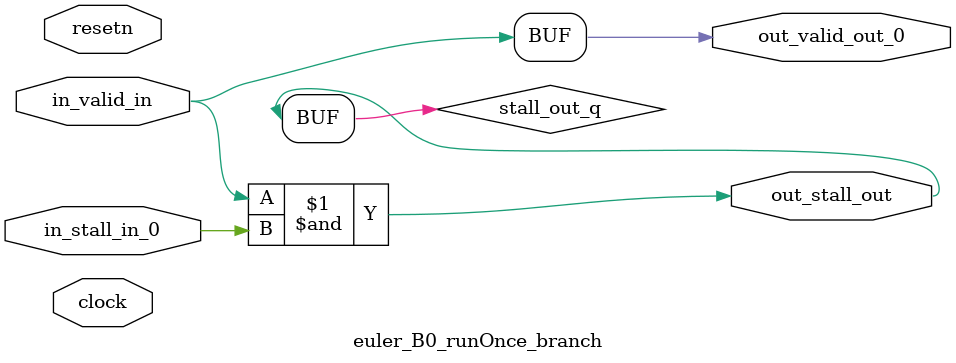
<source format=sv>



(* altera_attribute = "-name AUTO_SHIFT_REGISTER_RECOGNITION OFF; -name MESSAGE_DISABLE 10036; -name MESSAGE_DISABLE 10037; -name MESSAGE_DISABLE 14130; -name MESSAGE_DISABLE 14320; -name MESSAGE_DISABLE 15400; -name MESSAGE_DISABLE 14130; -name MESSAGE_DISABLE 10036; -name MESSAGE_DISABLE 12020; -name MESSAGE_DISABLE 12030; -name MESSAGE_DISABLE 12010; -name MESSAGE_DISABLE 12110; -name MESSAGE_DISABLE 14320; -name MESSAGE_DISABLE 13410; -name MESSAGE_DISABLE 113007; -name MESSAGE_DISABLE 10958" *)
module euler_B0_runOnce_branch (
    input wire [0:0] in_stall_in_0,
    input wire [0:0] in_valid_in,
    output wire [0:0] out_stall_out,
    output wire [0:0] out_valid_out_0,
    input wire clock,
    input wire resetn
    );

    wire [0:0] stall_out_q;


    // stall_out(LOGICAL,6)
    assign stall_out_q = in_valid_in & in_stall_in_0;

    // out_stall_out(GPOUT,4)
    assign out_stall_out = stall_out_q;

    // out_valid_out_0(GPOUT,5)
    assign out_valid_out_0 = in_valid_in;

endmodule

</source>
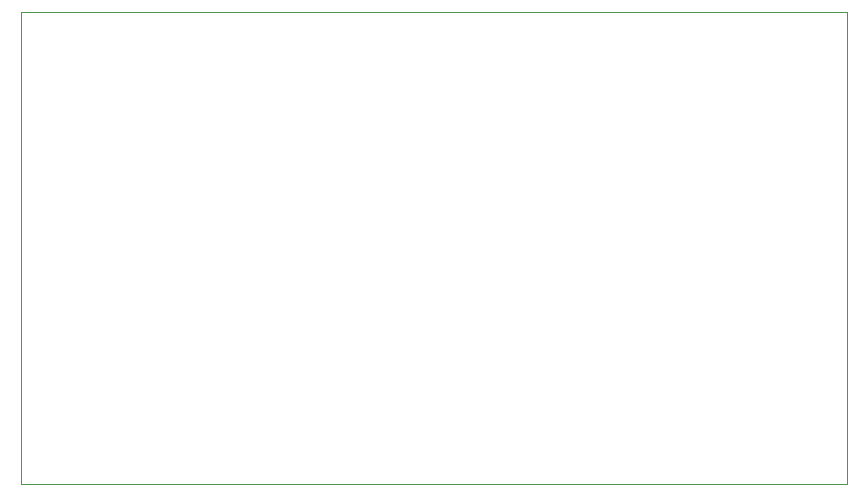
<source format=gbr>
%FSLAX34Y34*%
%MOMM*%
%LNOUTLINE*%
G71*
G01*
%ADD10C,0.002*%
%LPD*%
G54D10*
X-217646Y339759D02*
X482354Y339759D01*
X482354Y-60241D01*
X-217646Y-60241D01*
X-217646Y339759D01*
M02*

</source>
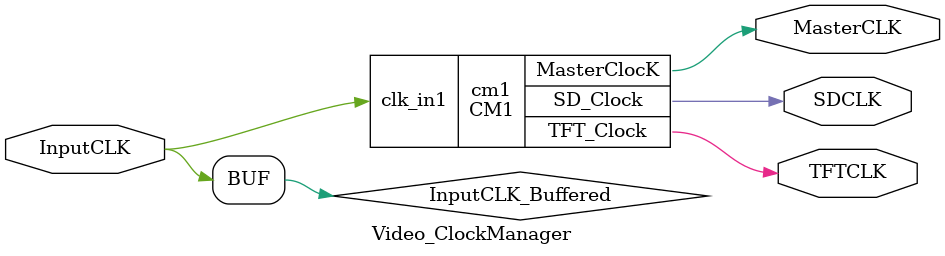
<source format=v>
module CM1(
	output        MasterClocK,
	output        SD_Clock,
	output        TFT_Clock,
	input         clk_in1 
);

	// Input buffering
	//------------------------------------
	wire clk_in1_reloj1_clk_wiz_0_0;
	wire clk_in2_reloj1_clk_wiz_0_0;
	assign clk_in1_reloj1_clk_wiz_0_0=clk_in1;
  

	// Clocking PRIMITIVE
	//------------------------------------

	// Instantiation of the MMCM PRIMITIVE
	//    * Unused inputs are tied off
	//    * Unused outputs are labeled unused

	wire        MasterClocK_reloj1_clk_wiz_0_0;
	wire        SD_Clock_reloj1_clk_wiz_0_0;
	wire        TFT_Clock_reloj1_clk_wiz_0_0;
	wire        clk_out4_reloj1_clk_wiz_0_0;
	wire        clk_out5_reloj1_clk_wiz_0_0;
	wire        clk_out6_reloj1_clk_wiz_0_0;
	wire        clk_out7_reloj1_clk_wiz_0_0;

	wire [15:0] do_unused;
	wire        drdy_unused;
	wire        psdone_unused;
	wire        locked_int;
	wire        clkfbout_reloj1_clk_wiz_0_0;
	wire        clkfbout_buf_reloj1_clk_wiz_0_0;
	wire        clkfboutb_unused;
	wire        clkout0b_unused;
	wire        clkout1b_unused;
	wire        clkout2b_unused;
	wire        clkout3_unused;
	wire        clkout3b_unused;
	wire        clkout4_unused;
	wire        clkout5_unused;
	wire        clkout6_unused;
	wire        clkfbstopped_unused;
	wire        clkinstopped_unused;
	(* KEEP = "TRUE" *) 
	(* ASYNC_REG = "TRUE" *)
	reg  [7 :0] seq_reg1 = 0;
	(* KEEP = "TRUE" *) 
	(* ASYNC_REG = "TRUE" *)
	reg  [7 :0] seq_reg2 = 0;
	(* KEEP = "TRUE" *) 
	(* ASYNC_REG = "TRUE" *)
	reg  [7 :0] seq_reg3 = 0;

	MMCME2_ADV #(
    	.BANDWIDTH            ("OPTIMIZED"),
    	.CLKOUT4_CASCADE      ("FALSE"),
	    .COMPENSATION         ("ZHOLD"),
	    .STARTUP_WAIT         ("FALSE"),
	    .DIVCLK_DIVIDE        (1),
	    .CLKFBOUT_MULT_F      (8.000),
	    .CLKFBOUT_PHASE       (0.000),
	    .CLKFBOUT_USE_FINE_PS ("FALSE"),
	    .CLKOUT0_DIVIDE_F     (8.000),
	    .CLKOUT0_PHASE        (0.000),
	    .CLKOUT0_DUTY_CYCLE   (0.500),
	    .CLKOUT0_USE_FINE_PS  ("FALSE"),
	    .CLKOUT1_DIVIDE       (64),
	    .CLKOUT1_PHASE        (0.000),
	    .CLKOUT1_DUTY_CYCLE   (0.500),
	    .CLKOUT1_USE_FINE_PS  ("FALSE"),
	    .CLKOUT2_DIVIDE       (128),
	    .CLKOUT2_PHASE        (0.000),
	    .CLKOUT2_DUTY_CYCLE   (0.500),
	    .CLKOUT2_USE_FINE_PS  ("FALSE"),
	    .CLKIN1_PERIOD        (10.000))
	mmcm_adv_inst1(
    // Output clocks   
	    .CLKFBOUT            (clkfbout_reloj1_clk_wiz_0_0),
	    .CLKFBOUTB           (clkfboutb_unused),
	    .CLKOUT0             (MasterClocK_reloj1_clk_wiz_0_0),
	    .CLKOUT0B            (clkout0b_unused),
	    .CLKOUT1             (SD_Clock_reloj1_clk_wiz_0_0),
	    .CLKOUT1B            (clkout1b_unused),
	    .CLKOUT2             (TFT_Clock_reloj1_clk_wiz_0_0),
	    .CLKOUT2B            (clkout2b_unused),
	    .CLKOUT3             (clkout3_unused),
	    .CLKOUT3B            (clkout3b_unused),
	    .CLKOUT4             (clkout4_unused),
	    .CLKOUT5             (clkout5_unused),
	    .CLKOUT6             (clkout6_unused),
	     // Input clock control
	    .CLKFBIN             (clkfbout_buf_reloj1_clk_wiz_0_0),
	    .CLKIN1              (clk_in1_reloj1_clk_wiz_0_0),
	    .CLKIN2              (1'b0),
	     // Tied to always select the primary input clock
	    .CLKINSEL            (1'b1),
	    // Ports for dynamic reconfiguration
	    .DADDR               (7'h0),
	    .DCLK                (1'b0),
	    .DEN                 (1'b0),
	    .DI                  (16'h0),
	    .DO                  (do_unused),
	    .DRDY                (drdy_unused),
	    .DWE                 (1'b0),
	    // Ports for dynamic phase shift
	    .PSCLK               (1'b0),
	    .PSEN                (1'b0),
	    .PSINCDEC            (1'b0),
	    .PSDONE              (psdone_unused),
	    // Other control and status signals
	    .LOCKED              (locked_int),
	    .CLKINSTOPPED        (clkinstopped_unused),
	    .CLKFBSTOPPED        (clkfbstopped_unused),
	    .PWRDWN              (1'b0),
	    .RST                 (1'b0)
	);

// Clock Monitor clock assigning
//--------------------------------------
// Output buffering
//-----------------------------------

	BUFG clkf_buf1(
    	.O(clkfbout_buf_reloj1_clk_wiz_0_0),
    	.I(clkfbout_reloj1_clk_wiz_0_0)
	);


  	BUFGCE clkout1_buf1(
    	.O(MasterClocK),
    	.CE(seq_reg1[7]),
    	.I(MasterClocK_reloj1_clk_wiz_0_0)
  	);

	BUFH clkout1_buf_en1(
    	.O(MasterClocK_reloj1_clk_wiz_0_0_en_clk),
    	.I(MasterClocK_reloj1_clk_wiz_0_0)
	);

	always @(posedge MasterClocK_reloj1_clk_wiz_0_0_en_clk)
        seq_reg1 <= {seq_reg1[6:0],locked_int};


	BUFGCE clkout2_buf1(
    	.O(SD_Clock),
    	.CE(seq_reg2[7]),
    	.I(SD_Clock_reloj1_clk_wiz_0_0)
  	);
 
  	BUFH clkout2_buf_en1(
    	.O(SD_Clock_reloj1_clk_wiz_0_0_en_clk),
    	.I(SD_Clock_reloj1_clk_wiz_0_0)
  	);
 
  	always @(posedge SD_Clock_reloj1_clk_wiz_0_0_en_clk)
        seq_reg2 <= {seq_reg2[6:0],locked_int};


  	BUFGCE clkout3_buf1(
    	.O(TFT_Clock),
    	.CE(seq_reg3[7]),
    	.I(TFT_Clock_reloj1_clk_wiz_0_0)
  	);
 
  	BUFH clkout3_buf_en1(
    	.O(TFT_Clock_reloj1_clk_wiz_0_0_en_clk),
    	.I(TFT_Clock_reloj1_clk_wiz_0_0)
  	);
 
  	always @(posedge TFT_Clock_reloj1_clk_wiz_0_0_en_clk)
        seq_reg3 <= {seq_reg3[6:0],locked_int};

endmodule
//----------------------------------------------------------------------




module Video_ClockManager(
  	input  InputCLK,
  	output MasterCLK,
  	output TFTCLK,
  	output SDCLK
 );
  	wire InputCLK_Buffered;

  	assign InputCLK_Buffered =InputCLK;
  
  	CM1 cm1(
    	.MasterClocK(MasterCLK),
    	.SD_Clock(SDCLK),
    	.TFT_Clock(TFTCLK),
    	.clk_in1(InputCLK_Buffered)
  	);
   	  
endmodule

</source>
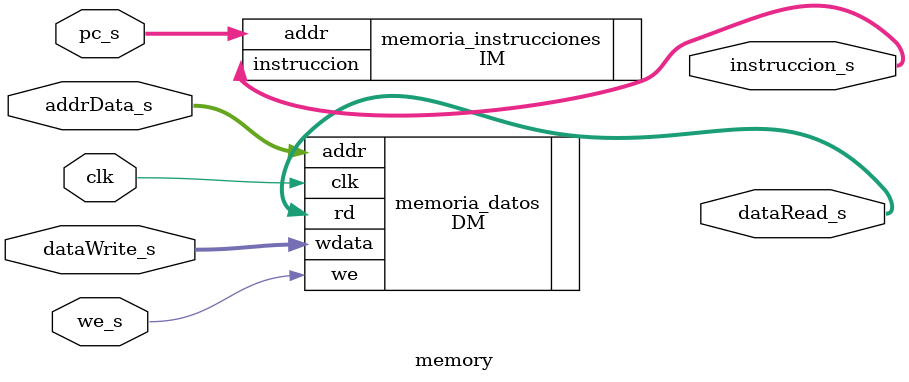
<source format=v>
module memory(
    input wire clk, we_s,
    input wire [15:0] pc_s,addrData_s,
    input wire [31:0] dataWrite_s,
    output wire [31:0] instruccion_s,dataRead_s
);

IM memoria_instrucciones(
    .addr(pc_s),
    .instruccion(instruccion_s)
);

DM memoria_datos(
    .clk(clk),
    .we(we_s),
    .addr(addrData_s),
    .wdata(dataWrite_s),
    .rd(dataRead_s)
);

endmodule

</source>
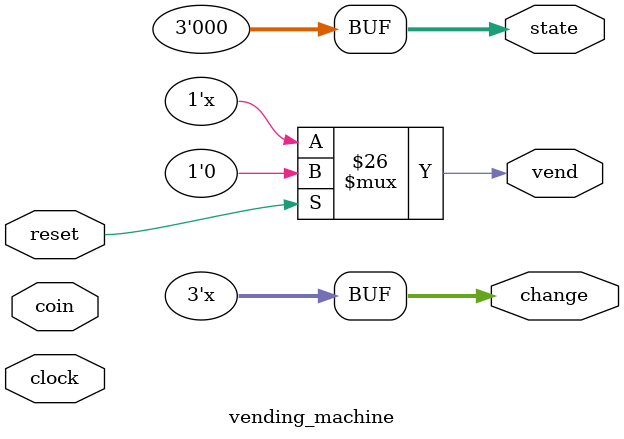
<source format=v>
`timescale 1ns / 1ps
module vending_machine(clock,reset,coin,vend,state,change);

  // inputs
input clock;
input reset;
input [2:0]coin;

  //ouptuts
output vend;
output [2:0]state;
output [2:0]change;

reg [2:0] prev_in ;
reg vend;
reg [2:0]change;
wire [2:0]coin;
  
  // internal 
parameter [2:0] Rs5Coin = 3'b001;
parameter [2:0] Rs10Coin = 3'b010;
parameter [2:0] Rs5Coin_Rs10Coin = 3'b011;
parameter [2:0] Rs10Coin_Rs10Coin = 3'b100;
parameter [2:0] Rs25Coin = 3'b101;

parameter [2:0] IDLE = 3'b000;
parameter [2:0] FIVE = 3'b001;
parameter [2:0] TEN = 3'b010;
parameter [2:0] FIFTEEN = 3'b011;
parameter [2:0] TWENTY = 3'b100;
parameter [2:0] TWENTYFIVE = 3'b101;

reg [2:0] state,next_state;

always @(state or coin)
begin
	next_state=0; 
case(state)
IDLE: case(coin) 
     Rs5Coin : next_state=FIVE;
     Rs10Coin: next_state=TEN;
     Rs25Coin: next_state=TWENTYFIVE;
     default : next_state=IDLE;
endcase

FIVE: case(coin) 
     Rs5Coin : next_state=TEN;
     Rs10Coin: next_state=FIFTEEN;
     Rs25Coin: next_state=TWENTYFIVE; //change=Rs5Coin
     default : next_state=FIVE;
endcase

TEN: case(coin) 
     Rs5Coin : next_state=FIFTEEN;
     Rs10Coin: next_state=TWENTY;
     Rs25Coin: next_state=TWENTYFIVE; //change=Rs10Coin
     default : next_state=TEN;
endcase

FIFTEEN: case(coin)
     Rs5Coin : next_state=TWENTY;
     Rs10Coin: next_state=TWENTYFIVE;
     Rs25Coin: next_state=TWENTYFIVE; //change==Rs5Coin_Rs10Coin
     default : next_state=FIFTEEN;
endcase

TWENTY: case(coin) 
     Rs5Coin : next_state=TWENTYFIVE;
     Rs10Coin: next_state=TWENTYFIVE; //change=Rs5Coin
     Rs25Coin: next_state=TWENTYFIVE; //change==Rs10Coin_Rs10Coin
     default : next_state=TWENTY;
endcase

TWENTYFIVE: next_state=IDLE; 
     default : next_state=IDLE;
endcase

end
  
always @(clock)
begin 
      if(reset) 
	begin
           state <= IDLE;
           vend <= 1'b0;
	end 
	else 
      state <= next_state;

  // output value is calculated below
case (state)
  IDLE : begin 
  		vend <= 1'b0; 
		change <= 3'd0; 
	end
  
  FIVE : begin 
  		vend <= 1'b0; 
		if (coin == Rs25Coin) 
			change <= Rs5Coin;  // 5+25 - 25 = 5
		else change <= 3'd0;
	end
  
  TEN : begin 
  		vend <= 1'b0; 
		if (coin == Rs25Coin) 
			change <= Rs10Coin; // 10+25 - 25 = 10
		else change <= 3'd0; 
	end
  
  FIFTEEN : begin 
  		vend <= 1'b0; 
		if (coin==Rs25Coin) 
			change <= Rs5Coin_Rs10Coin; // 15+25 - 25 = 5_10
		else change <= 3'd0; 
	end
  
  TWENTY : begin 
  		vend <= 1'b0; 
		if (coin==Rs10Coin) 
			change <= Rs5Coin; // 20+10 - 25 = 5
		else if (coin==Rs25Coin) 
			change <= Rs10Coin_Rs10Coin ; // 20+25 - 25 = 10_10
		else change <= 3'd0; 
	end
  
  TWENTYFIVE : begin 
  		vend <= 1'b1; 
		change <= 3'd0; 
	end
  
  default : state <= IDLE;
endcase
end

  // logic to wait for input coin for 10 clock cycle.
integer count = 0;
  always @ (clock) 
    begin
      if (coin == 3'b000)
	      count = count + 1; // increment counter whenever no coin is received
	else
    		count = 0;
    
      if (count==10) begin
    	change = state;
        state = IDLE; // auto reset
      	count = 0;   end
  end
endmodule : vending_machine
</source>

━━━━━━

EXERCISE DETAILS:
Repeat exactly the lines of the listing above, from the one with "Rs25Coin: next_state=TWENTYFIVE; //change=Rs10Coin" down to the one with "state <= next_state;"; both of those lines belong in the range.

SOLUTION TO THE PROBLEM:
     Rs25Coin: next_state=TWENTYFIVE; //change=Rs10Coin
     default : next_state=TEN;
endcase

FIFTEEN: case(coin)
     Rs5Coin : next_state=TWENTY;
     Rs10Coin: next_state=TWENTYFIVE;
     Rs25Coin: next_state=TWENTYFIVE; //change==Rs5Coin_Rs10Coin
     default : next_state=FIFTEEN;
endcase

TWENTY: case(coin) 
     Rs5Coin : next_state=TWENTYFIVE;
     Rs10Coin: next_state=TWENTYFIVE; //change=Rs5Coin
     Rs25Coin: next_state=TWENTYFIVE; //change==Rs10Coin_Rs10Coin
     default : next_state=TWENTY;
endcase

TWENTYFIVE: next_state=IDLE; 
     default : next_state=IDLE;
endcase

end
  
always @(clock)
begin 
      if(reset) 
	begin
           state <= IDLE;
           vend <= 1'b0;
	end 
	else 
      state <= next_state;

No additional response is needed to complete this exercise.